The startup also has impact-focused corporate partnerships, such as with Westin Hotels & Resorts, for whom it supplies to a Fijian resort. In September 2020, the startup opted to become a Public Benefit Corporation and obtained BCorp certification, an international measure of a company’s entire social and environmental performance, joining the fast-growing ESG sector. BlackRock's Series C lead investment in SOURCE came soon after the world's largest asset manager pledged to make sustainability an integral part of its portfolio. 

Another source of revenue for SOURCE has been retailing its water in sustainable bottles. The company is scheduled to launch SOURCE Queensland in Australia this quarter. In 2020, the startup announced a project in Dubai with the Royal Emirati firm IBV to supply an initial 1,250 panels for a bottled water plant, increasing to 10,000 upon project completion.

Growing up in arid Arizona, Frieson had always dreamed of making access to drinking water a basic right and he embarked on his first social project soon after commercialization in 2018. This was tosupply a remote Kenyan girls’ orphanage and school with 40 Hydropanels, eliminating a four-mile trek for drinking water. 

“In the African continent alone, women and girls spend 40bn hours collecting water each year. Everyone experiences water stress. In the best case scenario, it’s expensive and inconvenient – at worst, it is fatal,” Friesen noted. Following his Lemelson-MIT Student Prize win, the CEO used his prize money in a joint project with NGO Conservation International to fund a project to supply 156 panels to a remote indigenous tribe in Colombia.

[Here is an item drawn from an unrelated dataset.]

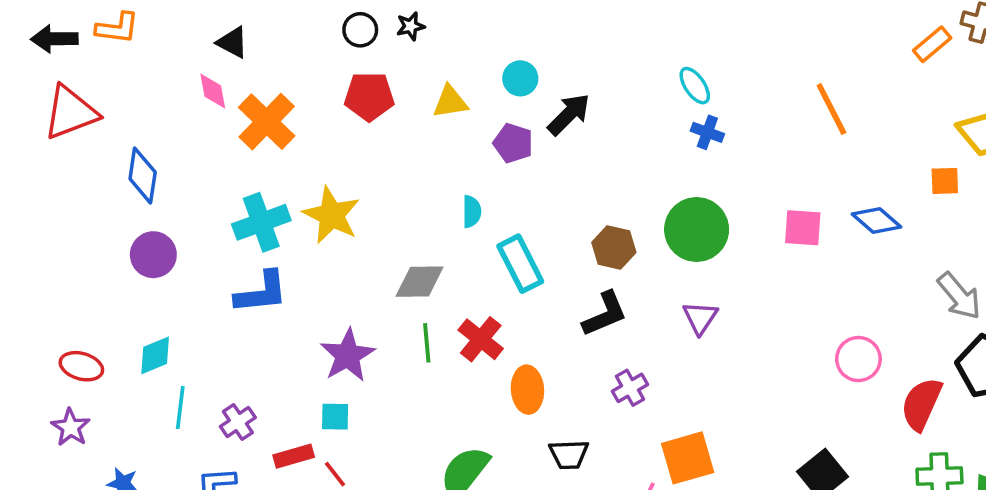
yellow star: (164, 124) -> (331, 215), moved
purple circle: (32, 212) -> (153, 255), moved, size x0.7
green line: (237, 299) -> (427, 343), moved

Although the current cost of each panel is high, meaning the technology is viable only for philanthropic programs and the wealthy, Frieson and his backers believe the costs will fall significantly. 

“It took solar PV decades to get where it is now with economic and performance efficiency,” he said. “In just five years, we’ve managed to mirror that growth and are on a trajectory to make SOURCE water accessible on a significantly compressed timeline.”